156262 = 1^1 + 5^5 + 6^6 + 2^2 + 6^6 + 2^2 = 1 + 4252 + 71000 + 4 + 71000 + 4 (b=9)
96446 = 1 + 3125 + 46656 + 4 + 46656 + 4 (b=10)

1647063 = 1^1 + 6^6 + 4^4 + 7^7 + 0^0 + 6^6 + 3^3 = 1 + 71000 + 314 + 1484617 + 0 + 71000 + 30 (b=9)
917139 = 1 + 46656 + 256 + 823543 + 0 + 46656 + 27 (b=10)

1656547 = 1^1 + 6^6 + 5^5 + 6^6 + 5^5 + 4^4 + 7^7 = 1 + 71000 + 4252 + 71000 + 4252 + 314 + 1484617 (b=9)
923362 = 1 + 46656 + 3125 + 46656 + 3125 + 256 + 823543 (b=10)

34664084 = 3^3 + 4^4 + 6^6 + 6^6 + 4^4 + 0^0 + 8^8 + 4^4 = 30 + 314 + 71000 + 71000 + 314 + 0 + 34511011 + 314 (b=9)
16871323 = 27 + 256 + 46656 + 46656 + 256 + 0 + 16777216 + 256 (b=10)

66500 = 6^6 + 6^6 + 5^5 + 0^0 + 0^0 = 32065 + 32065 + 2391 + 0 + 0 (b=11)
96437 = 46656 + 46656 + 3125 + 0 + 0 (b=10)

66501 = 6^6 + 6^6 + 5^5 + 0^0 + 1^1 = 32065 + 32065 + 2391 + 0 + 1 (b=11)
96438 = 46656 + 46656 + 3125 + 0 + 1 (b=10)

517503 = 5^5 + 1^1 + 7^7 + 5^5 + 0^0 + 3^3 = 2391 + 1 + 512816 + 2391 + 0 + 25 (b=11)
829821 = 3125 + 1 + 823543 + 3125 + 0 + 27 (b=10)

18453278 = 1^1 + 8^8 + 4^4 + 5^5 + 3^3 + 2^2 + 7^7 + 8^8 = 1 + 9519A75 + 213 + 2391 + 25 + 4 + 512816 + 9519A75 (b=11)
34381388 = 1 + 16777216 + 256 + 3125 + 27 + 4 + 823543 + 16777216 (b=10)

18453487 = 1^1 + 8^8 + 4^4 + 5^5 + 3^3 + 4^4 + 8^8 + 7^7 = 1 + 9519A75 + 213 + 2391 + 25 + 213 + 9519A75 + 512816 (b=11)
34381640 = 1 + 16777216 + 256 + 3125 + 27 + 256 + 16777216 + 823543 (b=10)

It’s easy to extend the concept of self-empowered narcisso-numbers. The prime 71 = 131 in base-7 and the prime 83 = 146 in base-7. If 131[b=7] is empowered to the digits of 146[b=7], you get 146[b=7]; and if 146[b=7] is empowered to the digits of 131[b=7], you get 131[b=7], like this:

71 = 131[b=7] → 1^1 + 3^4 + 1^6 = 1 + 81 + 1 = 83 = 146[b=7]

83 = 146[b=7] → 1^1 + 4^3 + 6^1 = 1 + 64 + 6 = 71 = 131[b=7]

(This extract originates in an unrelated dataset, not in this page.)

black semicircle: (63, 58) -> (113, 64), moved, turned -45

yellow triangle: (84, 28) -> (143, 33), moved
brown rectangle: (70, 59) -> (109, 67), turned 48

But it’s not easy to find more examples. Are there other-empowering pairs like that in base-10? I don’t know.

In Perms Of

13 is a prime number, divisible only by itself and 1. Perm 13 and you get 31, which is also a prime number. The same is true of 17, 37 and 79. There are only two possible permutations – 2 x 1 – of a two-digit number, so base-10 is terminally permal for two-digit primes:

13, 31
17, 71
37, 73
79, 97

What about three-digit primes? Now there are six possible permutations: 3 x 2 x 1. But base-10 is not terminally permal for three-digit primes. This is the best it does:

149, 419, 491, 941
179, 197, 719, 971
379, 397, 739, 937

Fortunately, we aren’t restricted to base-10. Take a step up and you’ll find that base-11 is terminally permal for three-digit primes (139 in base-11 = 1 x 11^2 + 3 x 11 + 9 = 163 in base-10):

139, 193, 319, 391, 913, 931 (6 primes) (base=11)

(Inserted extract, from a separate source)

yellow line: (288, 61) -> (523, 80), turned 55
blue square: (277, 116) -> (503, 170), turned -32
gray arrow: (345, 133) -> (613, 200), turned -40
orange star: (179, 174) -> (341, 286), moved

163, 223, 383, 463, 1103, 1123 (base=10)

Four-digit primes have twenty-four possible permutations – 4 x 3 x 2 x 1 – and base-10 again falls short:

1237, 1327, 1723, 2137, 2371, 
2713, 2731, 3217, 3271, 7213,
7321 (11 primes)

1279, 1297, 2179, 2719, 2791,
2917, 2971, 7129, 7219, 9127,
9721

For four-digit primes, the most permal base I’ve discovered so far is base-13 (where B represents [11]):

134B, 13B4, 14B3, 1B34, 1B43,
314B, 31B4, 34B1, 3B14, 413B,
41B3, 431B, 43B1, 4B13, 4B31,
B134, B143, B314, B413 (19 primes) (base=13)

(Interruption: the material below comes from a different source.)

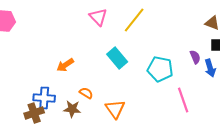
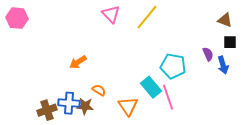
cyan rectangle: (117, 58) -> (151, 87), moved
blue cross: (44, 98) -> (69, 103), moved
pink line: (183, 100) -> (168, 97), moved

2767, 2851, 3019, 4099, 4111,
6823, 6907, 7411, 8467, 9007,
9103, 9319, 9439, 10663, 10687,
24379, 24391, 24691, 24859 (base=10)

Is there a base in which all permutations of some four-digit number are prime? I think so, but I haven’t found it yet. Is there always some base, b, in which all permutations of some d-digit number are prime? Is there an infinity of bases in which all permutations of some d-digit number are prime? Easy to ask, difficult to answer. For me, anyway.